- Reading passage:
● ● ● ●

4.6. In Vitro Adipocyte Differentiation

To assess the effects of CTE on the differentiation of preadipocytes to adipocytes, the in vitro model of adipogenesis was carried out using the 3T3-L1 preadipocyte cell line (ATCC CL-173TM; American Type Culture Collection; Rockville, MD, USA).
Cells in exponential growth were seeded at a density of 4 × 104 cells/well in 24-well plates in complete medium (DMEM supplemented with 10% Fetal Bovine Serum (FBS), 2 mM L-Glutamine, 100 U/mL Penicillin and 100 mg/mL Streptomycin). Two days after reaching confluence, cells were induced to differentiate upon a three-day treatment using 0.5 mM 3-isobutyl-1-methylxanthine (IBMX), 10 µg/mL insulin, 1 µM dexamethasone and 100 µM ascorbic acid phosphate in complete medium. Then, cell culture medium was replaced, and cells were further cultured in complete medium containing 10 µg/mL insulin and 100 µM ascorbic acid phosphate for 3 more days. Thereafter, medium was replaced, and cells were cultured in complete medium until reaching 15 days. During the differentiation process, the cells were treated with CTE at the selected doses. CTE was added in every replacement of cell culture medium. An amount of 100 µM epigallocatechin gallate was used as a positive control.

● ● ● ●

- Dataset entries:
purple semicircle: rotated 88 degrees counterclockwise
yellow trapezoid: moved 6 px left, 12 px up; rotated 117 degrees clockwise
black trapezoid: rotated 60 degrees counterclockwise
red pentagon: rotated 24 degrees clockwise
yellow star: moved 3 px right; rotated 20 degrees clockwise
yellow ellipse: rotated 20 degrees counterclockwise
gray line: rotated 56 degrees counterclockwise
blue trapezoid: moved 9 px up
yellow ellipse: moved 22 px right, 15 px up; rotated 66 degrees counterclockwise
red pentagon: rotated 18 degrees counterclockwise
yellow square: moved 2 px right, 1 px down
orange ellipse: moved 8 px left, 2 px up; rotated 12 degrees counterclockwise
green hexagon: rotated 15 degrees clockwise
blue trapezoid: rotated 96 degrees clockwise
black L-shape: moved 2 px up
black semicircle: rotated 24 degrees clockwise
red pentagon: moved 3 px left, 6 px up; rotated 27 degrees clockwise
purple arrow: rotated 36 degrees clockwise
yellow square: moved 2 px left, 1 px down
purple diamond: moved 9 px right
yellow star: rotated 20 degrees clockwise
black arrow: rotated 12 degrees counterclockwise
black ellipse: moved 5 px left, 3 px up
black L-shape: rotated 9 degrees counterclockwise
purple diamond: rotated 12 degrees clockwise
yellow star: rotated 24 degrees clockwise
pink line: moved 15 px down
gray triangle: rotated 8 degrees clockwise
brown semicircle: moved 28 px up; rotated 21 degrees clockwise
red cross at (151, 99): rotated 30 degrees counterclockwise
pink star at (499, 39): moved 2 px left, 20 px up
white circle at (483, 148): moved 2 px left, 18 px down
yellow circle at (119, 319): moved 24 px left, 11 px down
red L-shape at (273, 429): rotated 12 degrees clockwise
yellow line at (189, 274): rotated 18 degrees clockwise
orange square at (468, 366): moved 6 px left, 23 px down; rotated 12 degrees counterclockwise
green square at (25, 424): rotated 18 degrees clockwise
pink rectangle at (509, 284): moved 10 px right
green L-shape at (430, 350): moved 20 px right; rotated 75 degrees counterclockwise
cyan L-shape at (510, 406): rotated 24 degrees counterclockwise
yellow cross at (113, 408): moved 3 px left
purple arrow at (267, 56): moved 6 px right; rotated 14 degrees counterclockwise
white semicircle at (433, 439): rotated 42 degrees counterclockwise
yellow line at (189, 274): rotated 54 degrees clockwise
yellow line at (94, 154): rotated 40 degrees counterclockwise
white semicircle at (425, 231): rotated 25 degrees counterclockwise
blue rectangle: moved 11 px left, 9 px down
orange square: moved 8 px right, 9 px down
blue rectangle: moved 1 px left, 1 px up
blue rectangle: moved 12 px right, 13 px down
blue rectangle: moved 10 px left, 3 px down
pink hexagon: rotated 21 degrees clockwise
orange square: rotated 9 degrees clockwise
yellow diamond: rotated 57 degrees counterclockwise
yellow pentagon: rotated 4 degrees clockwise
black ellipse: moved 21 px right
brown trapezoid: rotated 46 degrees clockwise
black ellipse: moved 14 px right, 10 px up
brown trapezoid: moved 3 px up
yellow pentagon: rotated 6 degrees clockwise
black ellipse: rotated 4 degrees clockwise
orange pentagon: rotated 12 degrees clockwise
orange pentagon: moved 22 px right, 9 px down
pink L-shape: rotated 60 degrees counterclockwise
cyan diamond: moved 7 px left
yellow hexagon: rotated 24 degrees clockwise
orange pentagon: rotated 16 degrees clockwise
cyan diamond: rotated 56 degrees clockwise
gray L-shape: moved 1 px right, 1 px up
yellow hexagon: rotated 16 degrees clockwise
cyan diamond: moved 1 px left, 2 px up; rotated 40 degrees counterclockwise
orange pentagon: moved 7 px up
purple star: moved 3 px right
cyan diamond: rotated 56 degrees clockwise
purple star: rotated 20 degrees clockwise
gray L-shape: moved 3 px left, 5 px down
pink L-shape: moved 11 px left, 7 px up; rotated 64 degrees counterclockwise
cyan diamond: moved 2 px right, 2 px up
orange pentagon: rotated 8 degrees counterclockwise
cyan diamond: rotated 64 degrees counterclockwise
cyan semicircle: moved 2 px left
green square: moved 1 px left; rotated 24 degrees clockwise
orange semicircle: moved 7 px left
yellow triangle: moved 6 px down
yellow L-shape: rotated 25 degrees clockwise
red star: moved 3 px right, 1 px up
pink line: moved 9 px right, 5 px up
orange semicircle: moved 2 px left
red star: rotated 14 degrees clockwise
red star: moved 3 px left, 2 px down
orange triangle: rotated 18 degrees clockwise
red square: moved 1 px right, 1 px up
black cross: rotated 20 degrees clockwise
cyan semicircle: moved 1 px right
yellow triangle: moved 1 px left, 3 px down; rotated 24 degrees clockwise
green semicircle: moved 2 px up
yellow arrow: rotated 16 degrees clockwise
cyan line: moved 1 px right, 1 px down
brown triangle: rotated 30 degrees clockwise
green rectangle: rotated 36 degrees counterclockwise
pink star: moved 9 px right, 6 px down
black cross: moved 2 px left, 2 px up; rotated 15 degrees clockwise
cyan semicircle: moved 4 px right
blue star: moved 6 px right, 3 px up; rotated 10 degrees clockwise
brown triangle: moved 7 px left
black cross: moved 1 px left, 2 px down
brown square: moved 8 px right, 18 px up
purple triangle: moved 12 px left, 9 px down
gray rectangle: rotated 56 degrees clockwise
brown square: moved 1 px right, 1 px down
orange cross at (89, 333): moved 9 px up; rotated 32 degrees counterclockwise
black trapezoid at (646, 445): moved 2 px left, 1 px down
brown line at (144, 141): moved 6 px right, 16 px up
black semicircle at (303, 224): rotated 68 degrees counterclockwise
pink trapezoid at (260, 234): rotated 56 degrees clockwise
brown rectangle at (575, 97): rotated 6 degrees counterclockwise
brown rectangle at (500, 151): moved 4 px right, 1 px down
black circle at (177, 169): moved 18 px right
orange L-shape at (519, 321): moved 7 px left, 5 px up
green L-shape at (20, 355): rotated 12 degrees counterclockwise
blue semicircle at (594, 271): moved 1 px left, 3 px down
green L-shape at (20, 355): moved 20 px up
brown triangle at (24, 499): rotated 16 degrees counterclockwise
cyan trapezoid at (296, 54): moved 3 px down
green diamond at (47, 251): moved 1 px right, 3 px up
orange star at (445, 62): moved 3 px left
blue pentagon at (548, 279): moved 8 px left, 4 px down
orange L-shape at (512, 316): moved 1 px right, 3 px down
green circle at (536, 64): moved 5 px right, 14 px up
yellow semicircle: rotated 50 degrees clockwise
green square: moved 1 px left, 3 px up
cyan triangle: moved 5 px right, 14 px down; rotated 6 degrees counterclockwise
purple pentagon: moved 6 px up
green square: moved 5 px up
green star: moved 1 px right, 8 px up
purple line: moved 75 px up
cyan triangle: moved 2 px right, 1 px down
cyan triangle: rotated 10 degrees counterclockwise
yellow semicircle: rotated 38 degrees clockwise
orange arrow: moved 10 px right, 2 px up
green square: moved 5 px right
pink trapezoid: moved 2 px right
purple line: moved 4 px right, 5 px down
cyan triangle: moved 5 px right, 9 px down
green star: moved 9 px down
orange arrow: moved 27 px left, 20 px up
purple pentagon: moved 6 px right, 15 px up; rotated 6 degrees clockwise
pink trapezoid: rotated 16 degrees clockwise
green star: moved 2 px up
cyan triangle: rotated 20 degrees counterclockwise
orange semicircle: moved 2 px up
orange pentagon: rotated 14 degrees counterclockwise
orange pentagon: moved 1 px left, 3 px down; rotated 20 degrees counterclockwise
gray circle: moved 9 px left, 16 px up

● ● ● ●

- What you need to do:
(1) In the adipocyte differentiation passage, what served as the positive control?
(2) Name each agent, with its concentration, that the adipocyte differentiation passage gives for the three-day induction treatment in complete medium.
(3) Please carry on the adipocyte differentiation passage, starting after its last sentence.
The listing has no connection to the adipocyte differentiation passage.

- Answers below:
(1) 100 µM epigallocatechin gallate.

(2)
- 0.5 mM 3-isobutyl-1-methylxanthine (IBMX)
- 10 µg/mL insulin
- 1 µM dexamethasone
- 100 µM ascorbic acid phosphate

(3)
Cell culture reagents were obtained from Thermo Fisher (Waltham, MA, USA). IBMX, insulin, dexamethasone, ascorbic acid phosphate and epigallocatechin gallate were from Merck Millipore (Burlington, MA, USA). Differentiation to adipocytes was monitored by Oil Red O (Merck Millipore; Burlington, MA, USA) staining. For this purpose, cells were washed twice with PBS and monolayers were fixed upon incubation with a 3.7% formaldehyde cold solution for 1 h. Cells were stained with 0.2% Oil Red solution in 60% (v/v) isopropanol for 30 min at room temperature. Then, cells were washed several times with water to remove unbound staining, and finally the plates were air-dried. Oil Red staining was extracted with 0.2 mL of isopropanol with gently shaking and absorbance was recorded at 492 nm.

4.7. Fat Reduction Assays in C. elegans

Caenorhabditis elegans N2 wild-type strain (Bristol) were provided by Caenorhabditis Genetic Center (CGC), University of Minnesota (Minneapolis, MN, USA). Nematodes were routinely prepared on Nematode Growth Medium (NGM) plates with Escherichia coli strain OP50 as a food source at 20 °C.
Fat content in C. elegans was measured using the Nile red (Sigma Aldrich; St Louis, MO, USA) staining method as previously described [78]. Synchronized worms were incubated in NGM plates for three days until reaching young adult stage in presence of Nile red dye in the surface at 0.05 µg/mL. ADM® Tea Complex was added to the surface of NGM plates at final concentrations of 0.1, 0.5, 1 and 2 mg/mL, while Orlistat was used as a positive control at 6 µg/mL. After treatment period, nematodes were transferred to M9 buffer and the fluorescence was measured using an FP-6200 system (JASCO Analytical Instruments; Easton, MD, USA) with an excitement wavelength of 480 nm and an emission wavelength of 571 nm. Four experiments were performed per condition to analyze a total of 60 nematodes per treatment.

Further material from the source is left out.